> [Description of the task]: Count how many lines below include the string "transit". Only that number should appear in the reply.

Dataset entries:
------------------------------------------------------------------------

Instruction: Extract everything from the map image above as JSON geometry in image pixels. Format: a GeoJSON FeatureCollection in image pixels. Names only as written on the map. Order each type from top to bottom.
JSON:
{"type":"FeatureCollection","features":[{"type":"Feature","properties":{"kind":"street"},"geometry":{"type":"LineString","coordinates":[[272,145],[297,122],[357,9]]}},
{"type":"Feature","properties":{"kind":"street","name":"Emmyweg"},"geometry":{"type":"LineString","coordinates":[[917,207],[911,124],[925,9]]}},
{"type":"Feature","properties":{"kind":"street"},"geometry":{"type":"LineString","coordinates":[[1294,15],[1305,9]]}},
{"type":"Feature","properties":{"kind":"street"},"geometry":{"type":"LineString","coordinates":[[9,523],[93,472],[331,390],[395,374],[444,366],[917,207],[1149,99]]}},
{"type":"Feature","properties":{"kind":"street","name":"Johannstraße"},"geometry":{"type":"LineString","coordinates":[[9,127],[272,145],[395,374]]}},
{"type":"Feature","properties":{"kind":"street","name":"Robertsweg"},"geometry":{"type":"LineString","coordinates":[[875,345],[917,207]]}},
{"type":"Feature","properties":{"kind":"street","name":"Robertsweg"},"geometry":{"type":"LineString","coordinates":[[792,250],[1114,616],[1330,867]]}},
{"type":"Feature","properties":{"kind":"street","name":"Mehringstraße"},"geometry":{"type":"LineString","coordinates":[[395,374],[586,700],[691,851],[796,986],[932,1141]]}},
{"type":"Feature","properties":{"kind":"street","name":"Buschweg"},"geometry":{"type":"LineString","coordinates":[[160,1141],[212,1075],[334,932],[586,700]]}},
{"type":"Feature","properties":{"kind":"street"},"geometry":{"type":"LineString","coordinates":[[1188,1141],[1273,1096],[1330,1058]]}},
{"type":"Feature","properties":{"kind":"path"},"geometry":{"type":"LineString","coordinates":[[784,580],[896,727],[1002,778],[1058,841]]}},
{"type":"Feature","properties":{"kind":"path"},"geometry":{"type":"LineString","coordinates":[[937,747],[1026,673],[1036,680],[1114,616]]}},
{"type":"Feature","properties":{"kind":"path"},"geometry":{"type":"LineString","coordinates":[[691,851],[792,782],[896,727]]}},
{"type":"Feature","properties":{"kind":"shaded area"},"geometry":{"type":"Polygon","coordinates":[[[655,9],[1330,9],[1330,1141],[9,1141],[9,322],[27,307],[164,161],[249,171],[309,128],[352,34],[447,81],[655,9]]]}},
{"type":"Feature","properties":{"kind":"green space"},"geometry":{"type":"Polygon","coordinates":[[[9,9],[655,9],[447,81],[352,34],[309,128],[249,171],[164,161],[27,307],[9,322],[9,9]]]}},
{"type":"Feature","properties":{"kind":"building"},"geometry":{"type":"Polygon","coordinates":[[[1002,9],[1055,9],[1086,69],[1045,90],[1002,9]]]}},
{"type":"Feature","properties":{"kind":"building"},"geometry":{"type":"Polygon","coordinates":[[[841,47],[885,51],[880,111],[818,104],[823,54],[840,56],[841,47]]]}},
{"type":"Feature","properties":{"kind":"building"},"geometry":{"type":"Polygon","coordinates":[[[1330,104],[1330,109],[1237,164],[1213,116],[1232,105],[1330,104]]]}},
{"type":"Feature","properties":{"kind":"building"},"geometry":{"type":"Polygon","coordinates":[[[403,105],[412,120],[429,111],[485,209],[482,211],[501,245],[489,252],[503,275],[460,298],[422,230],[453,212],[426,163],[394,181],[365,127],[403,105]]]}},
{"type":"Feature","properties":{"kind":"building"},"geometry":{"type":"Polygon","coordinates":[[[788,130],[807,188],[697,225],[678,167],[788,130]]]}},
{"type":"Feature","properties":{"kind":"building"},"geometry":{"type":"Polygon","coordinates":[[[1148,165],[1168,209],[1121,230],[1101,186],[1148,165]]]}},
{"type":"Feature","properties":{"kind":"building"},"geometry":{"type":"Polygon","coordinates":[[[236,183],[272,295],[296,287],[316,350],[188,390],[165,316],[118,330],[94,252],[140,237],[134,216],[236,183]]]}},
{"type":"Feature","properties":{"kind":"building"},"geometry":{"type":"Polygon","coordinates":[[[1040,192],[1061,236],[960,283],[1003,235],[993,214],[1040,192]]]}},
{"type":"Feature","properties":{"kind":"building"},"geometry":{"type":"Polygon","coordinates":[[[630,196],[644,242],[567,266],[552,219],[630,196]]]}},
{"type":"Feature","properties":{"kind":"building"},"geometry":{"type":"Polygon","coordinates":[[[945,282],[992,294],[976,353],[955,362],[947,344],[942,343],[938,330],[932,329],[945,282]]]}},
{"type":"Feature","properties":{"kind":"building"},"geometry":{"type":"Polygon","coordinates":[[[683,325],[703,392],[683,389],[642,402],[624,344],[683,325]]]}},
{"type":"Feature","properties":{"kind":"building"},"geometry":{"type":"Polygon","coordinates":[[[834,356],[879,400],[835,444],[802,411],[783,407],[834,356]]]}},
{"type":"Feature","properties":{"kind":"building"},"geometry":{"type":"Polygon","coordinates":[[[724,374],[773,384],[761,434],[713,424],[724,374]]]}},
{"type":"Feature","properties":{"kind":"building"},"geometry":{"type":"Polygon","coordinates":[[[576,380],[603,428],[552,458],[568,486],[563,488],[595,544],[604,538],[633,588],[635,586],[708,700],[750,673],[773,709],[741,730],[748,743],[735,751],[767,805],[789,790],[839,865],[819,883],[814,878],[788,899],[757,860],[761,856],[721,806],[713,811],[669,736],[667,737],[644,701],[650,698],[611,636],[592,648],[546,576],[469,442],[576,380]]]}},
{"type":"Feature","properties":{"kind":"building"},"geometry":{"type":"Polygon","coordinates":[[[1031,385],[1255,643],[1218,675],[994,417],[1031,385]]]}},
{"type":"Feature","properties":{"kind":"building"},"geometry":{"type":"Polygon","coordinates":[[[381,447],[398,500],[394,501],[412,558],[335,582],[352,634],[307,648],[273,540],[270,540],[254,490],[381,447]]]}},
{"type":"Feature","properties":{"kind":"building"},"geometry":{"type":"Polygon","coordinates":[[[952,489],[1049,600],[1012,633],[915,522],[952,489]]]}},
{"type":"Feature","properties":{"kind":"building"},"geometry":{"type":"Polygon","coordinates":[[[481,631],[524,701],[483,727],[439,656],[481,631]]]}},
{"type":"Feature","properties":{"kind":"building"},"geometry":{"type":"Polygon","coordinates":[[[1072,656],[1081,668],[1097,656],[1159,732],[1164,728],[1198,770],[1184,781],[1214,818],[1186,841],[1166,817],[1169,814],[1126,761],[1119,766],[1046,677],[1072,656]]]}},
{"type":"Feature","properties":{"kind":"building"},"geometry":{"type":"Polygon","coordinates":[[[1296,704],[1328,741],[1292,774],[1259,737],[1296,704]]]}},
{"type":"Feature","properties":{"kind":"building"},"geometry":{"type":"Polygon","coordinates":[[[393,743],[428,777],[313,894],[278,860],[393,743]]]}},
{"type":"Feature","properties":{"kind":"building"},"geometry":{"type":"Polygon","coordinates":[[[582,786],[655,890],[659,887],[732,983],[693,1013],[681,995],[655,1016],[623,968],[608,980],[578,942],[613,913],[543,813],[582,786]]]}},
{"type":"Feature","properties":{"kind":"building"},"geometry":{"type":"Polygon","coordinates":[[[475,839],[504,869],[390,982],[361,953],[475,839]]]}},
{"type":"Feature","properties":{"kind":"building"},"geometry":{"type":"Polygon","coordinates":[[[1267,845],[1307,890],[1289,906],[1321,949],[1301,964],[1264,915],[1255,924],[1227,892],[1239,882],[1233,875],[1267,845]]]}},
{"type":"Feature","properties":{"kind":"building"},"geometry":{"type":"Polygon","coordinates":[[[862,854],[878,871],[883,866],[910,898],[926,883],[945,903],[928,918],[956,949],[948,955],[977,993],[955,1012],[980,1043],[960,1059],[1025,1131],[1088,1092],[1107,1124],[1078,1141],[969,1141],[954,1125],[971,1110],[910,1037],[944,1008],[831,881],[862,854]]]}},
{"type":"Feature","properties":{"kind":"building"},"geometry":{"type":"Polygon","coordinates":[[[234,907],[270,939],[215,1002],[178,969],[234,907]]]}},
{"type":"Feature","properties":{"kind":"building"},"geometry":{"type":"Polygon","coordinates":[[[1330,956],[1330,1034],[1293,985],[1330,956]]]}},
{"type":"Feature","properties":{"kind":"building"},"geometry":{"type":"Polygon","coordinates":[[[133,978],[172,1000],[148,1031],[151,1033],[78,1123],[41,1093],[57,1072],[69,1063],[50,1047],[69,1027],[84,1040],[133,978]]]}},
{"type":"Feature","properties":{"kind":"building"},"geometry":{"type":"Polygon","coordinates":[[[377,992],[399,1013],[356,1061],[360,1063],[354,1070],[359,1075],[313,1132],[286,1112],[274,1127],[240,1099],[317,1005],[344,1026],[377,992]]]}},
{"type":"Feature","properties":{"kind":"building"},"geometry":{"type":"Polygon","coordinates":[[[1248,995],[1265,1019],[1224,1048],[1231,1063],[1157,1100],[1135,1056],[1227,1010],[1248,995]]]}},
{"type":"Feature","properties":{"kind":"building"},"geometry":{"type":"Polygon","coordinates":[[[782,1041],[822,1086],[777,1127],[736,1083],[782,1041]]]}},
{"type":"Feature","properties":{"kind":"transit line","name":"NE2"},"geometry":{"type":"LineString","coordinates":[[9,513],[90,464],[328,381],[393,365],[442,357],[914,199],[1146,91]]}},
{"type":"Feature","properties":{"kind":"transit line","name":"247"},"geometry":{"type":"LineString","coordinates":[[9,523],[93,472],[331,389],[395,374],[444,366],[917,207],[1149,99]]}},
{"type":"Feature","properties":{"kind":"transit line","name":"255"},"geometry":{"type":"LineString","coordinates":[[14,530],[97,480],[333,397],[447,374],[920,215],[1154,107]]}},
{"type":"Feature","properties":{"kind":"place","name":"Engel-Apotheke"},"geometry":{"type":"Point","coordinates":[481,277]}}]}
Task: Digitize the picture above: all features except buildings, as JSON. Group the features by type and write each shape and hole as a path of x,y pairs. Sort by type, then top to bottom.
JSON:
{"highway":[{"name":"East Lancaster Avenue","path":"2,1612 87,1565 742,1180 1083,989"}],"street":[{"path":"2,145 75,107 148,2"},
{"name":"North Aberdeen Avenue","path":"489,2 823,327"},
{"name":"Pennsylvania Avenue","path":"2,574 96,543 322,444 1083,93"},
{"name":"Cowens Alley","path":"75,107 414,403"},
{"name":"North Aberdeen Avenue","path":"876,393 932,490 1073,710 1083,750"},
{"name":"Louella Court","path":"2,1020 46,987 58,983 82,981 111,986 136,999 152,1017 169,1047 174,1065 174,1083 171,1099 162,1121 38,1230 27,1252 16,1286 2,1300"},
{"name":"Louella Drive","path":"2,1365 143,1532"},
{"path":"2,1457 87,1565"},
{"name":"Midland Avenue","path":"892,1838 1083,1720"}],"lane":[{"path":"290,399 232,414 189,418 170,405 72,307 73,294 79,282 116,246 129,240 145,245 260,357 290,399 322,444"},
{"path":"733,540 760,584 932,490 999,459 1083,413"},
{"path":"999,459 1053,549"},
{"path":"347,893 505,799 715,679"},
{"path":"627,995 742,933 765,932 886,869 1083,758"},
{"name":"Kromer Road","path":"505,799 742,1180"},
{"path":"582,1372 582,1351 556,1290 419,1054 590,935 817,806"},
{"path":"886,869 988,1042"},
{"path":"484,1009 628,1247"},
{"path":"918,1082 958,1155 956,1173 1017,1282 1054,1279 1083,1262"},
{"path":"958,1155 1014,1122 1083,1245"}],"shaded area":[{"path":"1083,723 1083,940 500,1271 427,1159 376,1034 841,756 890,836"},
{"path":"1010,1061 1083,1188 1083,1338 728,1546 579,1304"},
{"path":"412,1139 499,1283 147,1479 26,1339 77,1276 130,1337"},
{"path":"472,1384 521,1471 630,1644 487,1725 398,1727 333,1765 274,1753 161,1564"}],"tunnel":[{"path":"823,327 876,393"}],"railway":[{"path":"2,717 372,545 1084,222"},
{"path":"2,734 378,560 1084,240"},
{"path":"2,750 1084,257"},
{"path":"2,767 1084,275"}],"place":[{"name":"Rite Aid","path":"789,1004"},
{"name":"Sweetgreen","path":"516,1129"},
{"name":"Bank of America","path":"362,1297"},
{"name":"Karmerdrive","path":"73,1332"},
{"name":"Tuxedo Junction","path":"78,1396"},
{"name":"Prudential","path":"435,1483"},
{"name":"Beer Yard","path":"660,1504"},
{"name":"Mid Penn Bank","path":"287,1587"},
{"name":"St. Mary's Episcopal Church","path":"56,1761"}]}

------------------------------------------------------------------------

> [Solution below]: 3